Selected excerpt
################

Debugging performance issues

emosuka · October 13, 2015, 10:33pm

Hi!

I’m running Syncthing 0.11.26 (Windows 64-bit) and I’m seeing some really poor performance syncing files over the internet. So I’m wondering if there’s any way to profile/debug/analyse what Syncthing is doing to perhaps find the bottleneck.

One end of the connection is a Gbit LAN connecting to a 100/100 Mbit enterprise-grade fibre internet connection via some enterprise-grade hardware. The other is a Gbit LAN with consumer-grade hardware and a 112/12 mbit cable modem internet connection.

Syncing within either LAN works fairly well. I’d expect more than the about 30 MB/sec I’m getting, but it’s not terrible for Gbit ethernet. Also, all devices on both LANs connect to the internet at their respective full speeds. I can create a VPN connection between the two LANs and move data through it in various ways at about 100 mbit/s going one way, and about 12 mbit/s the other way, showing both internet connections to be running just fine.

Syncthing is different, however. Whether connecting through a VPN or not, as soon as the connection is via the internet, Syncthing won’t climb over 1 MB/s, and most times it just hovers around 100 kB/s or less. Multiple pairs of Syncthing clients can total much more than 1 MB/s as further evidence that the bottleneck isn’t a lack of bandwidth at any point along the way, and it’s not either ISP deliberately throttling the connection because they don’t like Syncthing traffic.

But no single instance of Syncthing can receive or send more than about 1 MB/s over the internet, and even that is pretty rare. I’m also running it on FreeNAS now, but it behaves exactly the same as the Windows instances.

Any idea how I might proceed from here? I’m currently syncing a rather large folder for the first time (26.3 GB remaining, ugh…) and the speed seems to have settled around 50 kB/s. I know sync is supposed to be a background task, but it shouldn’t be 200 times slower than a straight-up file transfer, should it?

So yeah. Help.

AudriusButkevicius · October 13, 2015, 11:27pm

Think about what’s different between the two tests. If the number of peers different, etc?

Opening up the UI, will definitely affect the performance. I suggest you use external tools to check the speed, and not trust the UI, as usually when you open the UI a lot of calculations start happening and you start .

Also, when you say you can move data at 100mbit/s in various ways, what ways?

emosuka · October 14, 2015, 12:04am

There’s no difference in the two situations as far as I can tell, apart from the connection. Machines are hooked up like this, with no other peers in the test cases:

PC A - Gbit switch - PC B
PC A - Gbit switch - Gbit router - ISP - internet - ISP - Gbit router - Gbit switch PC B

In case 1 I get speeds of about 30 MB/s. Case 2 gives typically 100 kB/s, but up to 1 MB/s at times. Theoretically I should be getting up to 13 MB/s, at least when the uploader is the 100/100 mbit end.

################

Data provided
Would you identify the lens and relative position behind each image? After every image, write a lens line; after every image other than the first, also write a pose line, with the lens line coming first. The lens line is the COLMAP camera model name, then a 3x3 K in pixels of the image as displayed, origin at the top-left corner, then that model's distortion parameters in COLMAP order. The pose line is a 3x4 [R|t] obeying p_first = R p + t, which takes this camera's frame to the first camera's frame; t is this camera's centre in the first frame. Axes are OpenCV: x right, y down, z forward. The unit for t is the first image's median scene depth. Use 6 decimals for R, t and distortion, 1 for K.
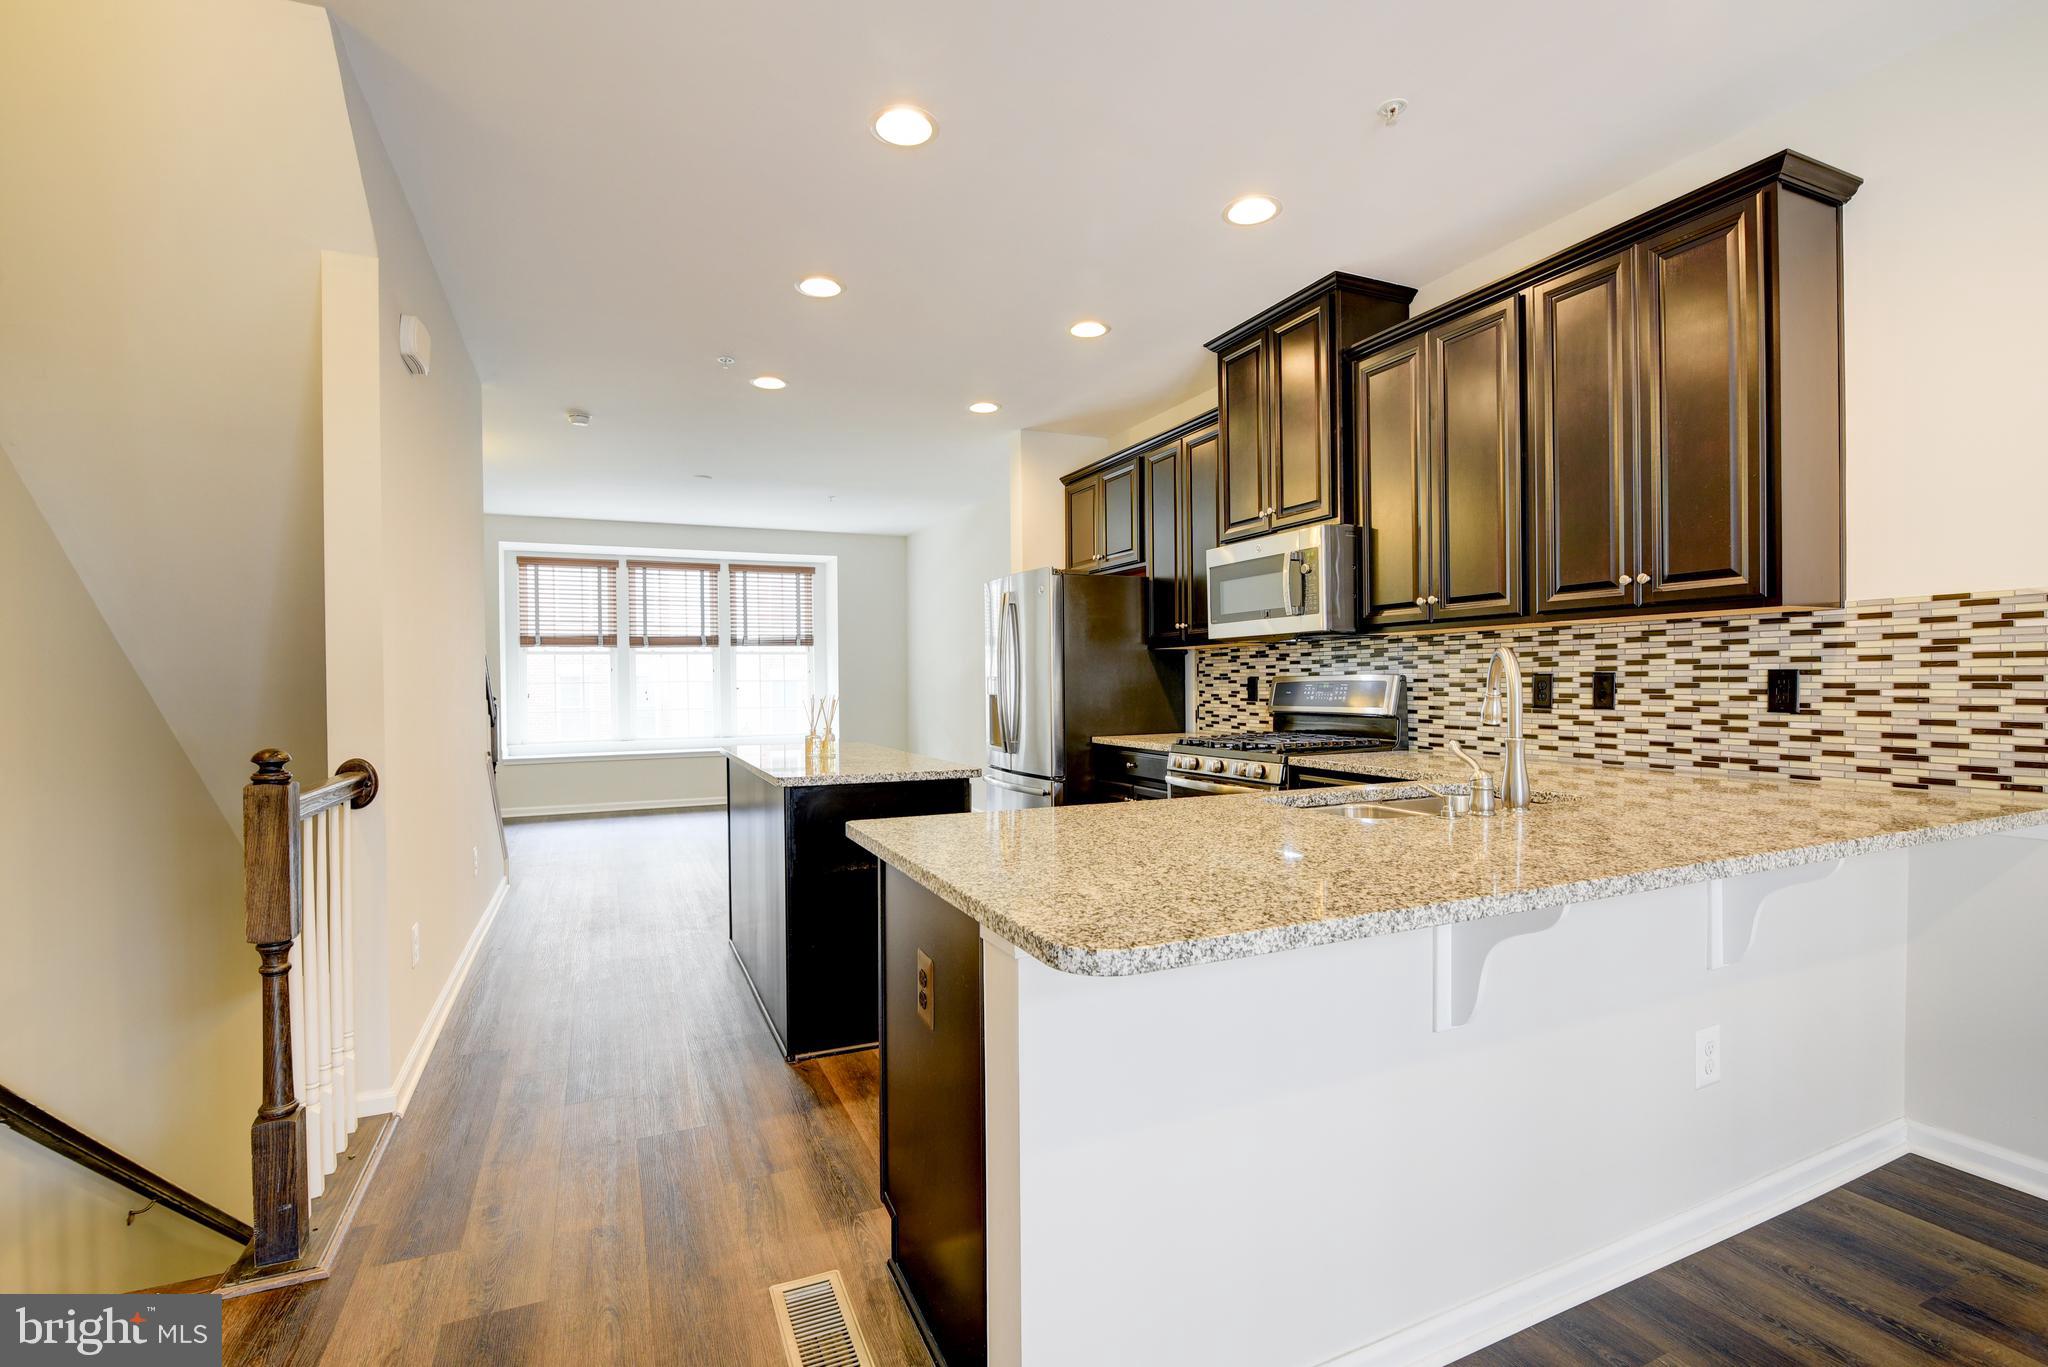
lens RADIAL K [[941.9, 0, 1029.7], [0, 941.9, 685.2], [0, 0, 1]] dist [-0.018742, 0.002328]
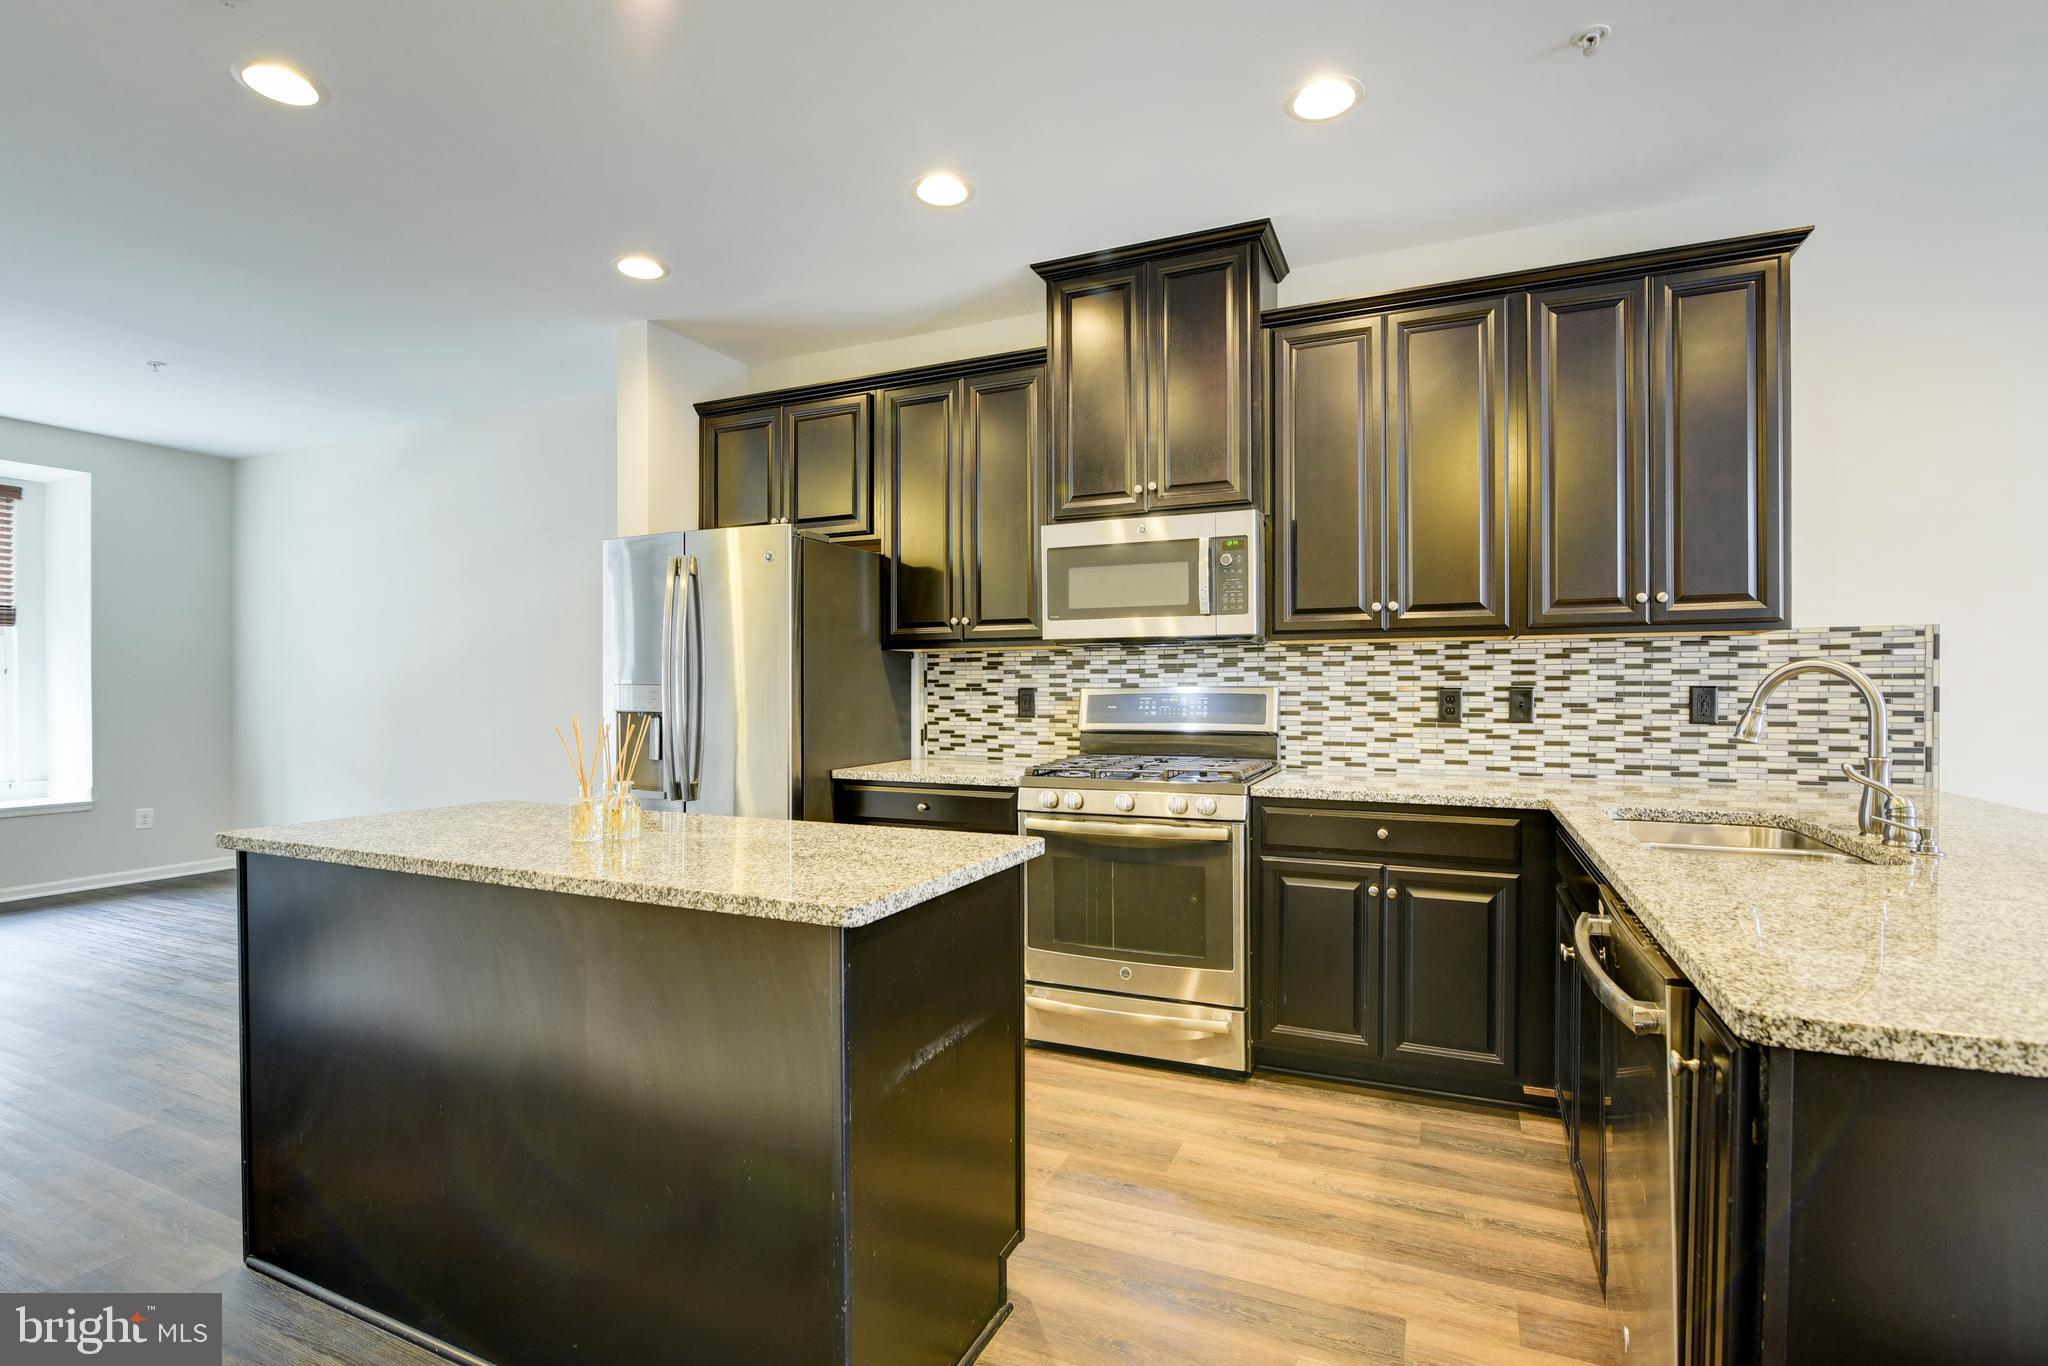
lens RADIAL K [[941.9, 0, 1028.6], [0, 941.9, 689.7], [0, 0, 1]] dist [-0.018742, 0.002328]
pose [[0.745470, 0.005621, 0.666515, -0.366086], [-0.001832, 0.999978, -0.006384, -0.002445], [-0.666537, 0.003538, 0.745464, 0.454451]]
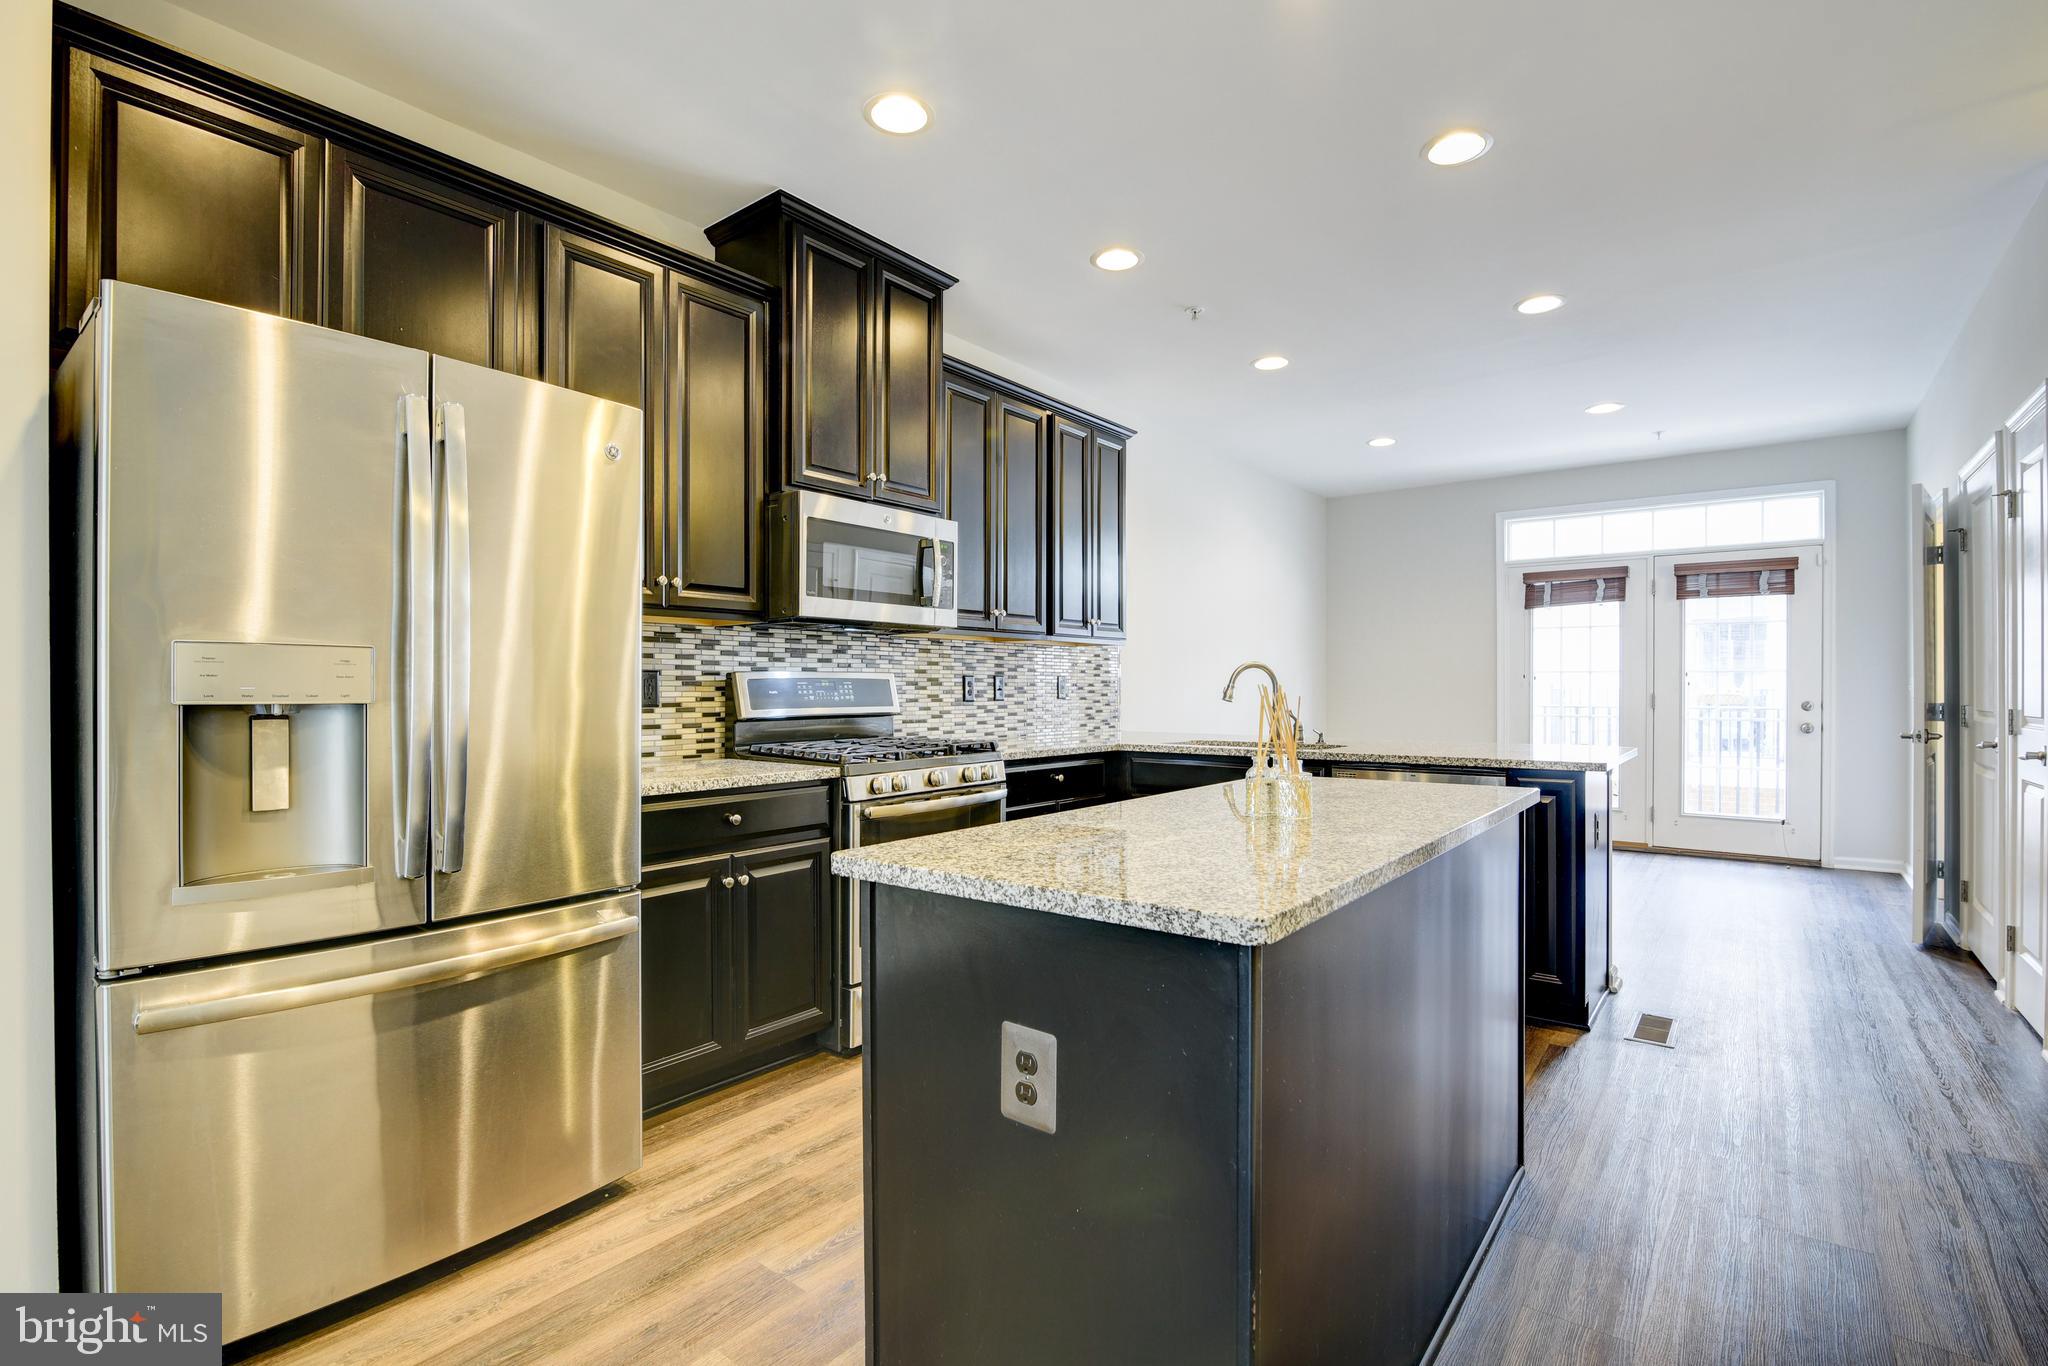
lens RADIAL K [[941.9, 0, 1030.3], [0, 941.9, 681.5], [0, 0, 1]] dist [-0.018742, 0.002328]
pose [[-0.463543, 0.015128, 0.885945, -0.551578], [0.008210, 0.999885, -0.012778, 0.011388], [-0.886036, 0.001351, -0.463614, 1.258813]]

################

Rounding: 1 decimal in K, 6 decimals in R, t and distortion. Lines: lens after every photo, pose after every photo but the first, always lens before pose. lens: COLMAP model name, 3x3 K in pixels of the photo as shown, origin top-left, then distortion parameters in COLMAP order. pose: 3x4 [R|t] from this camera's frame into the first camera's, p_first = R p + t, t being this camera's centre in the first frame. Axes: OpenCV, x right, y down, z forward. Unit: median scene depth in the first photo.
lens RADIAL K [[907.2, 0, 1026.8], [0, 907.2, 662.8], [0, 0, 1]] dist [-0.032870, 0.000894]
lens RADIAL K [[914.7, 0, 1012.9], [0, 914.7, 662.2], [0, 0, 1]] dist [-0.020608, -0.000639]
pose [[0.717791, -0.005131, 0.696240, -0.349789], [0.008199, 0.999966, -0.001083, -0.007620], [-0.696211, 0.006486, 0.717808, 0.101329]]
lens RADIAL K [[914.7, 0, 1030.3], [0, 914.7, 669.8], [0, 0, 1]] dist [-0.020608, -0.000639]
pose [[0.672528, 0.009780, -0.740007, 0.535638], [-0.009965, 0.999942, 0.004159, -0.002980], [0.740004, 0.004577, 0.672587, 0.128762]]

################

For the Syncthing performance thread above, say whether each statement agrees with the text, answering yes or no and quoting the deciding words. 1. When syncing within a LAN, the poster gets speeds of about 30 MB/s. 2. The poster's FreeNAS instance of Syncthing performs better than the Windows instances. 3. The poster's test cases included other peers besides the two PCs.

1. Yes: "In case 1 I get speeds of about 30 MB/s."
2. No: "but it behaves exactly the same as the Windows instances."
3. No: "with no other peers in the test cases"